▶ **What needs to be done**
Can you give back the stretch of lines from the start through the one containing "collectors: P. A. Rydberg & E. A. Bessey", renaming every "scientific name" to "taxon name" and leaving everything else as it is?

▶ **The data**
= = =
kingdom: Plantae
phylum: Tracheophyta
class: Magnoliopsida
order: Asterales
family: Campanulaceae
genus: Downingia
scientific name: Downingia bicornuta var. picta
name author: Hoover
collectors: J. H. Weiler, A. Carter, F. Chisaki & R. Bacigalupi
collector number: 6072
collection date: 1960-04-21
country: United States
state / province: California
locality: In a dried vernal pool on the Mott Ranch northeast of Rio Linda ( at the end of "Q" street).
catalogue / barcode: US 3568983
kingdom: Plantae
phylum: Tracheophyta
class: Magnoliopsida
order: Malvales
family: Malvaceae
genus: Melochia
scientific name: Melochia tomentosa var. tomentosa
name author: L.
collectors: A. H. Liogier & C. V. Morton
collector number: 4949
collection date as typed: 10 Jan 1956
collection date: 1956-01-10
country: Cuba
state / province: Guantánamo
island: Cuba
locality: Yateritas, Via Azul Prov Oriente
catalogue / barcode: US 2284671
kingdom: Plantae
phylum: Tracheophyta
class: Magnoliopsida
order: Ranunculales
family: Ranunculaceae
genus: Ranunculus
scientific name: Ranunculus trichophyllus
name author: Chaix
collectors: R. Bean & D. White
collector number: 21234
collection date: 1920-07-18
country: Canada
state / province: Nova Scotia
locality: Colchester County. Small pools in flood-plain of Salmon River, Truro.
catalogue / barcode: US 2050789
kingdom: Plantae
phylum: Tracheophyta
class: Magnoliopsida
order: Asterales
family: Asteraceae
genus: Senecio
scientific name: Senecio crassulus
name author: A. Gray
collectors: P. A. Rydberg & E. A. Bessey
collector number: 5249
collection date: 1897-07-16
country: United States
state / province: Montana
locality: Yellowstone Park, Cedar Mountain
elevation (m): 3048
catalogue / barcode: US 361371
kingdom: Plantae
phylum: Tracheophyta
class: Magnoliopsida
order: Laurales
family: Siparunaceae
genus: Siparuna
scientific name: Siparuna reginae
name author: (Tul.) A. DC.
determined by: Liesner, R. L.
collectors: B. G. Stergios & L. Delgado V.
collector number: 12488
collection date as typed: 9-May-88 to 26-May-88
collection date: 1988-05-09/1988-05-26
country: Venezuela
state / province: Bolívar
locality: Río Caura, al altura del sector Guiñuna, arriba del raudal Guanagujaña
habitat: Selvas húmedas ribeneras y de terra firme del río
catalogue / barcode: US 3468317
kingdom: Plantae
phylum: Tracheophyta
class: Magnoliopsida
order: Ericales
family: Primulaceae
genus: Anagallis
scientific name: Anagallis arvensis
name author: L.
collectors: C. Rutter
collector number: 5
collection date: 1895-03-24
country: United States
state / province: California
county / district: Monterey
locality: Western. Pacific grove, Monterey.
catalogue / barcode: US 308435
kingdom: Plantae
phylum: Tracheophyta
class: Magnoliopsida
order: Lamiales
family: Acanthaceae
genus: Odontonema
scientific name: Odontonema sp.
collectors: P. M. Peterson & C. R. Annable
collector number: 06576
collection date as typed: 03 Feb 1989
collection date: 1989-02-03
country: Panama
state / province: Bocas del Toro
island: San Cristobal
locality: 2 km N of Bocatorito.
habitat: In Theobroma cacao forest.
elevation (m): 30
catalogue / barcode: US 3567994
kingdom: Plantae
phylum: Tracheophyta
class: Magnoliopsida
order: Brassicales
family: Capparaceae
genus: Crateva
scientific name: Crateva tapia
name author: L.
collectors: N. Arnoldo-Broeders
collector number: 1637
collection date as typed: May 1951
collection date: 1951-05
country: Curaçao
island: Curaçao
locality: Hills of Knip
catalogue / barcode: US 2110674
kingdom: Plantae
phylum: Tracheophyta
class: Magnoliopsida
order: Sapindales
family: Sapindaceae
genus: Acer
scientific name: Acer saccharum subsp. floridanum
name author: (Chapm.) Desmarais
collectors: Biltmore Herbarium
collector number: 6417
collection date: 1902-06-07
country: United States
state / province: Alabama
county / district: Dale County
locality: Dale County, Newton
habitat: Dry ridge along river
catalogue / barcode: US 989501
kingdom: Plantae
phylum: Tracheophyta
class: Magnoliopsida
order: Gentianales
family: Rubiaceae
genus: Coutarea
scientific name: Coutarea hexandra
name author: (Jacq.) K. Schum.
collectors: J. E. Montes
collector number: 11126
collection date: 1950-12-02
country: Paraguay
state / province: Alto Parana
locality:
= = =
▶ **Result of this exercise**
kingdom: Plantae
phylum: Tracheophyta
class: Magnoliopsida
order: Asterales
family: Campanulaceae
genus: Downingia
taxon name: Downingia bicornuta var. picta
name author: Hoover
collectors: J. H. Weiler, A. Carter, F. Chisaki & R. Bacigalupi
collector number: 6072
collection date: 1960-04-21
country: United States
state / province: California
locality: In a dried vernal pool on the Mott Ranch northeast of Rio Linda ( at the end of "Q" street).
catalogue / barcode: US 3568983
kingdom: Plantae
phylum: Tracheophyta
class: Magnoliopsida
order: Malvales
family: Malvaceae
genus: Melochia
taxon name: Melochia tomentosa var. tomentosa
name author: L.
collectors: A. H. Liogier & C. V. Morton
collector number: 4949
collection date as typed: 10 Jan 1956
collection date: 1956-01-10
country: Cuba
state / province: Guantánamo
island: Cuba
locality: Yateritas, Via Azul Prov Oriente
catalogue / barcode: US 2284671
kingdom: Plantae
phylum: Tracheophyta
class: Magnoliopsida
order: Ranunculales
family: Ranunculaceae
genus: Ranunculus
taxon name: Ranunculus trichophyllus
name author: Chaix
collectors: R. Bean & D. White
collector number: 21234
collection date: 1920-07-18
country: Canada
state / province: Nova Scotia
locality: Colchester County. Small pools in flood-plain of Salmon River, Truro.
catalogue / barcode: US 2050789
kingdom: Plantae
phylum: Tracheophyta
class: Magnoliopsida
order: Asterales
family: Asteraceae
genus: Senecio
taxon name: Senecio crassulus
name author: A. Gray
collectors: P. A. Rydberg & E. A. Bessey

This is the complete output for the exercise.